Organizationally, the project benefited from a cross‑team collaboration model. Initially, separate job‑search and people‑search teams worked in parallel. Once the job‑search team cracked the policy‑driven distillation method, leadership brought the architects of that success—product lead Rohan Rajiv and engineering lead Wenjing Zhang—into the people‑search effort. This transfer of knowledge accelerated the development cycle and ensured that the same proven techniques were applied to a new domain.
10× Throughput Gains Through Aggressive Optimization
After solving the retrieval problem, the team turned to ranking efficiency. One of the most significant optimizations was reducing the input size to the ranking model. An RL‑trained summarizer model was introduced to condense the context by a factor of 20 with minimal information loss. Coupled with the 220 M‑parameter student model, this yielded a 10× increase in ranking throughput, allowing LinkedIn to serve the model to its massive user base without compromising latency.
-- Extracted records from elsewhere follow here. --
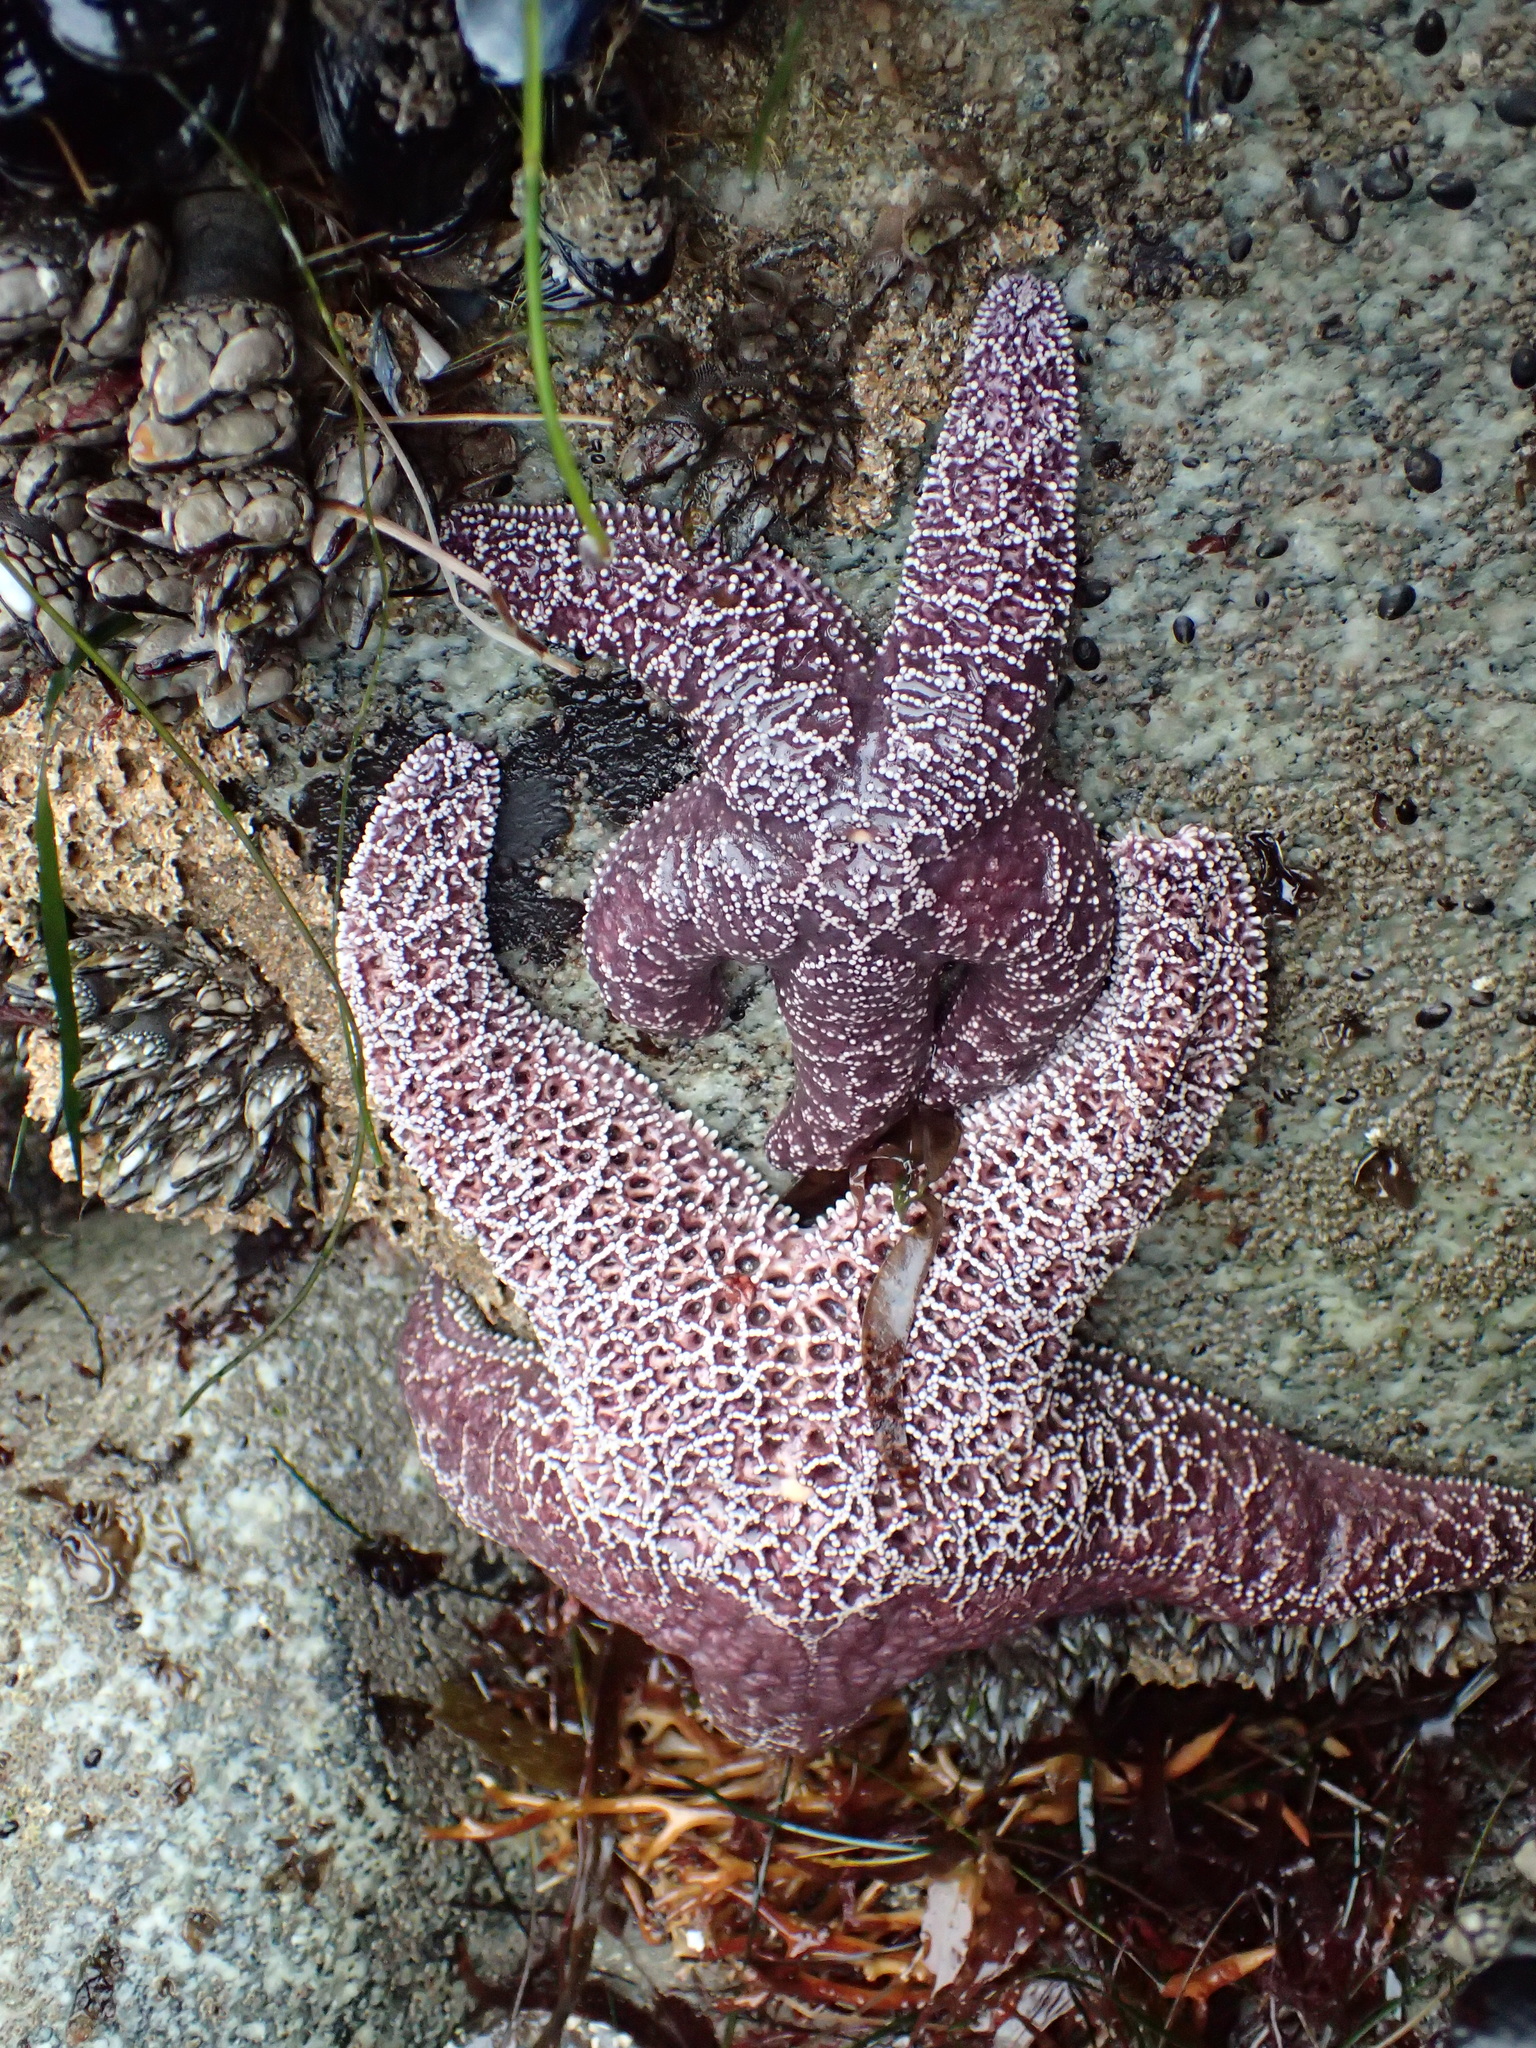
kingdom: Animalia
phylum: Echinodermata
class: Asteroidea
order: Forcipulatida
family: Asteriidae
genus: Pisaster
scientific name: Pisaster ochraceus
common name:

Pragmatism Over Agentic Hype
Throughout the development cycle, LinkedIn’s leadership emphasized that the real value for enterprises lies in perfecting recommender systems, not in chasing the latest agentic hype. The new AI‑powered people search is a tool that will eventually feed into higher‑level agents, but the focus remains on building a robust, efficient search engine. An intelligent query‑routing layer, powered by an LLM, decides whether a user’s query should go to the semantic stack or the legacy lexical search. This pragmatic approach ensures that the system remains reliable while still embracing the benefits of generative AI.
Conclusion
LinkedIn’s rollout of an AI‑powered people search for 1.3 billion users is more than a product launch; it is a case study in how to scale generative AI responsibly and efficiently. By starting with a single vertical, codifying a repeatable distillation pipeline, and relentlessly optimizing every layer of the stack, LinkedIn turned a complex, policy‑driven problem into a production‑grade service that balances relevance, usefulness, and speed. The lessons distilled from this journey—pragmatism, modularity, and a focus on pipeline engineering—are universally applicable to any enterprise looking to deploy large language models at scale.
Call to Action
If you’re building or managing AI products, take a page from LinkedIn’s playbook. Begin with a focused use case, build a small but high‑quality golden dataset, and use synthetic data to bootstrap a policy‑driven model. Then, iterate through distillation, pruning, and creative optimizations like RL‑summarization to meet your performance targets. Remember, the goal is not to create a flashy agent but to deliver a reliable, efficient tool that users can trust. Start small, document your process, and scale gradually—your next billion‑user launch could be just a few iterations away.